Enquanto o Brasil insistir em queimar o passado para vencer disputas imediatas, continuará produzindo ruínas sem aprendizado. O trabalho do historiador — e do intelectual sério — é resistir a esse incêndio, aguardando o tempo necessário para que os restos falem.
Somente então a política brasileira poderá ser compreendida não como sucessão de monstros e salvadores, mas como processo histórico marcado por ruínas recorrentes, das quais o governo Bolsonaro é apenas uma — importante, recente, ruidosa, mas não única.
Bibliografia comentada
Walter Benjamin
Passagens; Sobre o conceito de história
Benjamin é o autor decisivo para pensar a ruína como categoria cognitiva.
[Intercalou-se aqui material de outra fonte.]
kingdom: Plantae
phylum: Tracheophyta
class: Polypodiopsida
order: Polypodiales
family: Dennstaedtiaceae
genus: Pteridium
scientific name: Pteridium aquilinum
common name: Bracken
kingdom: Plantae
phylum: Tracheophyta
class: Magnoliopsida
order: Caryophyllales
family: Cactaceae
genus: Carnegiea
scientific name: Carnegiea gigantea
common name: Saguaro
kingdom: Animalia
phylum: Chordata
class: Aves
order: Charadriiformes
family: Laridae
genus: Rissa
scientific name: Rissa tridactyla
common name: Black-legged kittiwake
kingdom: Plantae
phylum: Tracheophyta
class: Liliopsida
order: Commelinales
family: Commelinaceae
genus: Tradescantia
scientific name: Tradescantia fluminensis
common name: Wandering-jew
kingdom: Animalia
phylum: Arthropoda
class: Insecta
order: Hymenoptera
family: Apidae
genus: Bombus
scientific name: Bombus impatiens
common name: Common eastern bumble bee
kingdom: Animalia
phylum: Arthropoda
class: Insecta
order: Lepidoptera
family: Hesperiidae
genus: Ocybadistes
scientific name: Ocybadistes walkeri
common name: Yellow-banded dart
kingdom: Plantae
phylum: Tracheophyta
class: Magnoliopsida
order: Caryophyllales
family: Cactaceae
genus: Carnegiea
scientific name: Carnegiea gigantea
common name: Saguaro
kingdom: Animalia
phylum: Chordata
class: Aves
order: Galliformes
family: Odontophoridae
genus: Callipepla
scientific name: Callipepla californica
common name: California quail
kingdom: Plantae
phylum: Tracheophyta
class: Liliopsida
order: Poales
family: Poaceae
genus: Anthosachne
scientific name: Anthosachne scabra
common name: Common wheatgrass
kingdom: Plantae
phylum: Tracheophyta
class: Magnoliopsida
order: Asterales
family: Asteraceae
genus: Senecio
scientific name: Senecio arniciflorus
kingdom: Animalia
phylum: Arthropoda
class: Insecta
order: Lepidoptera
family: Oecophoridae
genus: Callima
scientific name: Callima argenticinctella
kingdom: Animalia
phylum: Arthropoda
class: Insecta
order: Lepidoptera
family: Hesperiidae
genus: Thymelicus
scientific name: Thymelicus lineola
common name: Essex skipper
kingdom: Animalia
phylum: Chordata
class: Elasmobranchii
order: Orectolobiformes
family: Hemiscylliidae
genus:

Sua noção de fragmento histórico — aquilo que sobrevive fora da narrativa do progresso — permite compreender a política brasileira como um acúmulo de restos não integrados. No caso do governo Bolsonaro, Benjamin ajuda a entender por que certos fatos descartados no presente podem adquirir centralidade futura, quando o incêndio das paixões tiver cessado.
Reinhart Koselleck
Futuro Passado: contribuição à semântica dos tempos históricos
Koselleck oferece o instrumental conceitual para compreender a defasagem entre experiência histórica e expectativa política. Sua distinção entre tempo curto (do acontecimento) e tempo longo (da estrutura) é essencial para evitar a excepcionalização do governo Bolsonaro e situá-lo como ruína recente dentro de um campo histórico mais amplo.
Fernand Braudel
Escritos sobre a história
Braudel fornece a chave metodológica para deslocar o foco do evento para a longa duração. Aplicado à política brasileira, seu pensamento permite ver governos sucessivos como variações superficiais sobre estruturas persistentes. Bolsonaro, nessa leitura, aparece menos como ruptura absoluta e mais como manifestação aguda de tendências anteriores.
Hannah Arendt
Entre o passado e o futuro; Crises da República
Arendt é fundamental para compreender sociedades que perderam critérios estáveis de julgamento histórico. Sua reflexão sobre crise, autoridade e tradição ilumina o estado de incêndio permanente do presente brasileiro, no qual o passado recente não consegue se tornar ruína analisável, permanecendo como instrumento de luta política.
Eric Voegelin
Ordem e história; A nova ciência da política
Voegelin contribui para a análise da política como expressão de desordem simbólica. Sua crítica à ideologização da realidade ajuda a compreender por que governos são transformados em alegorias morais — salvadores ou demônios — e por que essa operação acelera a fossilização simbólica do governo Bolsonaro como ruína prematura.
José Murilo de Carvalho
Cidadania no Brasil: o longo caminho
Autor central para situar a política brasileira como processo incompleto de formação cívica. Sua obra permite compreender o acúmulo de ruínas políticas como resultado de uma cidadania frágil, intermitente e frequentemente instrumentalizada, contexto no qual governos disruptivos emergem e são rapidamente mitificados ou demonizados.
Raymundo Faoro
Os donos do poder
Faoro é indispensável para compreender as continuidades profundas da política brasileira. Sua análise do patrimonialismo ajuda a explicar por que diferentes governos, apesar de discursos antagônicos, acabam operando sobre estruturas semelhantes. Bolsonaro, nessa perspectiva, torna-se uma ruína recente sobre um edifício muito mais antigo.
Sérgio Buarque de Holanda
Raízes do Brasil
Embora frequentemente simplificado, Sérgio Buarque é útil para pensar a persistência de formas personalistas e afetivas de organização política. Sua leitura contribui para entender a dificuldade brasileira de institucionalizar o conflito político sem transformá-lo em drama moral absoluto.
Zdzisław Krasnodębski
Democracy, Nationalism and Modernity
Autor polonês relevante para análises comparadas fora do eixo anglo-americano. Sua reflexão sobre modernidade tardia, identidade nacional e crise da democracia liberal oferece paralelos úteis para compreender o Brasil como sociedade periférica que absorve modelos políticos de modo fragmentado, produzindo ruínas conceituais e institucionais.
Leszek Kołakowski
Modernity on Endless Trial
Kołakowski ajuda a compreender a crise permanente da modernidade como condição normal, e não exceção. Sua abordagem é valiosa para evitar leituras apocalípticas do presente brasileiro e para compreender o governo Bolsonaro como episódio em uma sequência contínua de experimentações fracassadas ou inconclusas.